Sur les ruines de l’ancien domicile privé de Cellou Dalein Diallo, Président de l’Union des Forces démocratiques de Guinée, il existe désormais une école publique élémentaire qui porte le nom de Diawadou Barry, premier ministre de l’éducation de la Guinée indépendante. Elle est composée de 18 salles de classes, une bibliothèque, trois bureaux pour l’encadrement, une salle de formation des enseignants, une cantine scolaire, une infirmérie, des toilettes de 10 cabines et un terrain de basket-ball. Le coût de cette réalisation présidentielle s’élève à 12 milliards de francs guinéens selon les informations données par le Ministre en charge de l’enseignement pre-universitaire et de l’alphabétisation, Hawing Guillaume lors de la cérémonie d’inauguration le 07 octobre 2022. Mais au sein de la classe syndicale dans le secteur de l’éducation, l’on estime que cette somme est faramineuse pour une école de 18 salles de classes seulement.
Aboubacar Bangoura dit Roméo, membre du syndicat libre des enseignants et chercheurs de Guinée, dit à qui veut l’entendre qu’il y a anguille sous roche dans l’utilisation de ce montant. Car pour lui, la construction d’une salle de classe en Guinée, n’a jamais dépassé 150 millions de nos francs. A la suite de ses propres calculs, il fait croire qu’il y a eu détournement d’argent dans cette affaire. C’est pour cette raison qu’il demande à la Cour de Répression des Infractions économiques et financières (CRIEF), de se saisir de ce dossier pour en savoir davantage sur le reste du montant.

> [LIGNES FOURNIES]
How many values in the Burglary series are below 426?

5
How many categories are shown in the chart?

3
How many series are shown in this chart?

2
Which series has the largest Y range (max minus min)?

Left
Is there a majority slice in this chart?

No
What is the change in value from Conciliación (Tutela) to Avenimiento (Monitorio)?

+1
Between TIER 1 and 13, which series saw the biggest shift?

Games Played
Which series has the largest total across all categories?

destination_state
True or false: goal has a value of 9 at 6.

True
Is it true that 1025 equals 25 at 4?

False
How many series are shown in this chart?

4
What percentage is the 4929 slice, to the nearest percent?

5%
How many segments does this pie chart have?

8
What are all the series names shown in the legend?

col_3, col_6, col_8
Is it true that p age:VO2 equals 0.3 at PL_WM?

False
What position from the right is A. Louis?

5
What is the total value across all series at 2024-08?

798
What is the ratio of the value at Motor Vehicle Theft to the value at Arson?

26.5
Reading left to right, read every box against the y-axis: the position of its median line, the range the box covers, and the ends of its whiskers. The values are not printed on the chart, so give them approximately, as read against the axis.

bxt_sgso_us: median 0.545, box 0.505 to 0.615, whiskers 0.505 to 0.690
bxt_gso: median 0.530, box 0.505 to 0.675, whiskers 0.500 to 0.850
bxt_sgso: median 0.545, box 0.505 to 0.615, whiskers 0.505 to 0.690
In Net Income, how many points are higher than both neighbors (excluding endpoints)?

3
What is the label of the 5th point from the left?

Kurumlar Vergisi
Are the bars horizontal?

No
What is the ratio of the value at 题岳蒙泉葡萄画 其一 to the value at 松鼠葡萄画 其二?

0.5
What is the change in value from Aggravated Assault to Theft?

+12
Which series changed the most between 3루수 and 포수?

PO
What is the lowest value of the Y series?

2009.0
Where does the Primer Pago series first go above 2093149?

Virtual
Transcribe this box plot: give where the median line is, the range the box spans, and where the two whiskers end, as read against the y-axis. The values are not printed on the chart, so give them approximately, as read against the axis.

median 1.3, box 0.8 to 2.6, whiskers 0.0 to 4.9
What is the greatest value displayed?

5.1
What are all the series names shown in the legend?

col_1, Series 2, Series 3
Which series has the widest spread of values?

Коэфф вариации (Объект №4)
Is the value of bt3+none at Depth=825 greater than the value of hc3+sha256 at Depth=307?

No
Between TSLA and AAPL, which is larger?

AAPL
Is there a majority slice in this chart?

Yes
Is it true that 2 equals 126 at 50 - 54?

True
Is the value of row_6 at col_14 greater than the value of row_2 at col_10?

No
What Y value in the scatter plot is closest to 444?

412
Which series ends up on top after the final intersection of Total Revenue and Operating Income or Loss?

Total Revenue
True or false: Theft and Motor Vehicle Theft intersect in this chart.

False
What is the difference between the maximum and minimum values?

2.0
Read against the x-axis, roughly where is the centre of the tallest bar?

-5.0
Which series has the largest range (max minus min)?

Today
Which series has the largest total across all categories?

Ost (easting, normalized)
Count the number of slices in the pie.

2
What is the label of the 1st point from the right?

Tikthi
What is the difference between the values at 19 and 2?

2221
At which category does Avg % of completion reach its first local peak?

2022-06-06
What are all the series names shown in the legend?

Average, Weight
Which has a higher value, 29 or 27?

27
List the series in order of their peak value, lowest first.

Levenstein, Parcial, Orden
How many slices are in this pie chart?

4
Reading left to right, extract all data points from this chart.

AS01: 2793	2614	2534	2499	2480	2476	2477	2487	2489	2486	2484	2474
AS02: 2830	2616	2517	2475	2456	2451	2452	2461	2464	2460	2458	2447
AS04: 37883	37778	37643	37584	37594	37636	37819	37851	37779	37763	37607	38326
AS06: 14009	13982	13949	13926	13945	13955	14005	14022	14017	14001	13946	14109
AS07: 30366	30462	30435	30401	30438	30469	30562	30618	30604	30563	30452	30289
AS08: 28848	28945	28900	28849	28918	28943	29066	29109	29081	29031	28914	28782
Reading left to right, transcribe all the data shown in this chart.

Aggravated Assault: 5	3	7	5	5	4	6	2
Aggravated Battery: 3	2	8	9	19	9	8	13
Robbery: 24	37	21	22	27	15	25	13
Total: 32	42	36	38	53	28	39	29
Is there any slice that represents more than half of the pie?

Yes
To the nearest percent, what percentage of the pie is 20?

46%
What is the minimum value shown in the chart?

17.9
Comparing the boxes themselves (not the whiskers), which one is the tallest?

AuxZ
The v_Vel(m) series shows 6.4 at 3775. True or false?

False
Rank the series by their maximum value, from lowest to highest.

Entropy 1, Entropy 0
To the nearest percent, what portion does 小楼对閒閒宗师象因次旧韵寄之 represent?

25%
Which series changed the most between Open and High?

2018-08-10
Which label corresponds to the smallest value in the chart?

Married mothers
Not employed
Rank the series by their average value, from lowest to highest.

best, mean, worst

> [TRAVAIL DEMANDÉ]
A) Recopiez le passage de l'article sur l'école Diawadou Barry qui commence par "Aboubacar Bangoura dit" et se poursuit jusqu'à "reste du montant.".
B) D'après l'article sur l'école Diawadou Barry, à combien s'élève le coût de sa construction ?
C) Reprenez l'article sur l'école Diawadou Barry après sa dernière phrase et rédigez-en la suite.

> [LISTE DES RÉPONSES]
A)
Aboubacar Bangoura dit Roméo, membre du syndicat libre des enseignants et chercheurs de Guinée, dit à qui veut l’entendre qu’il y a anguille sous roche dans l’utilisation de ce montant. Car pour lui, la construction d’une salle de classe en Guinée, n’a jamais dépassé 150 millions de nos francs. A la suite de ses propres calculs, il fait croire qu’il y a eu détournement d’argent dans cette affaire. C’est pour cette raison qu’il demande à la Cour de Répression des Infractions économiques et financières (CRIEF), de se saisir de ce dossier pour en savoir davantage sur le reste du montant.

B) 12 milliards de francs guinéens.

C)
« C’est la première fois que la construction d’une école publique élémentaire de 18 salles de classes coûte au gouvernement guinéen 12 milliards de nos francs, soit 666.666.666, 67 fg par classe, sachant que la construction d’une salle de classe a toujours coûté 150.000.000 fg à la Guinée. Une vérité absolue ! La moitié de ses 12 milliards pouvait servir à la rénovation du collège Lansana Béavogui de Matoto puis celle du logement du principal. Où est passé le Procureur spécial de la CRIEF? 12 milliards pour 18 salles, c’est trop », a-t-il fustigé.
Par ailleurs ailleurs, d’autres syndicalistes ont une idée contradictoire par rapport au choix de Diawadou Barry dont l’école porte le nom désormais. Parmi eux Aboubacar Diesto Camara, chargé de communication du syndicat national de l’éducation. Pour lui, le mieux serait de donner le nom de cette école à Cellou Dalein Diallo. Ce, pour aplanir les tensions dans la cité selon ses mots.
« Il était mieux de bâtir le nom de cette école au propriétaire du domaine pour un apaisement. Car l’affaire est encore pendante au niveau de la justice », a-t-il souhaité.